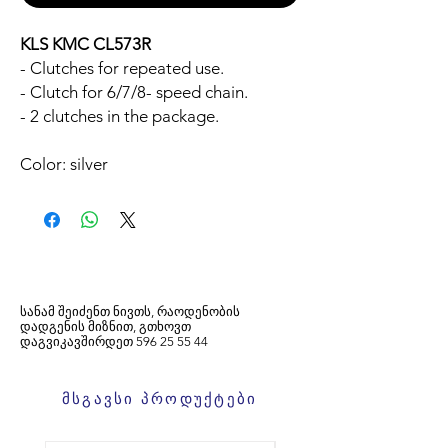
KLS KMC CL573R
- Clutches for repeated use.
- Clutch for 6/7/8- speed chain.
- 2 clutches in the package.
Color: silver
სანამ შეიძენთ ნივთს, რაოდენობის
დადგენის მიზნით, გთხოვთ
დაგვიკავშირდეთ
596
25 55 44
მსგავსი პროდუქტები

#### TASK OBJECTIVE:
Retype the listing exactly. Leave the pictures out.

#### EXERCISE ANSWER:
KLS KMC CL573R
- Clutches for repeated use.
- Clutch for 6/7/8- speed chain.
- 2 clutches in the package.
Color: silver
სანამ შეიძენთ ნივთს, რაოდენობის
დადგენის მიზნით, გთხოვთ
დაგვიკავშირდეთ
596
25 55 44
მსგავსი პროდუქტები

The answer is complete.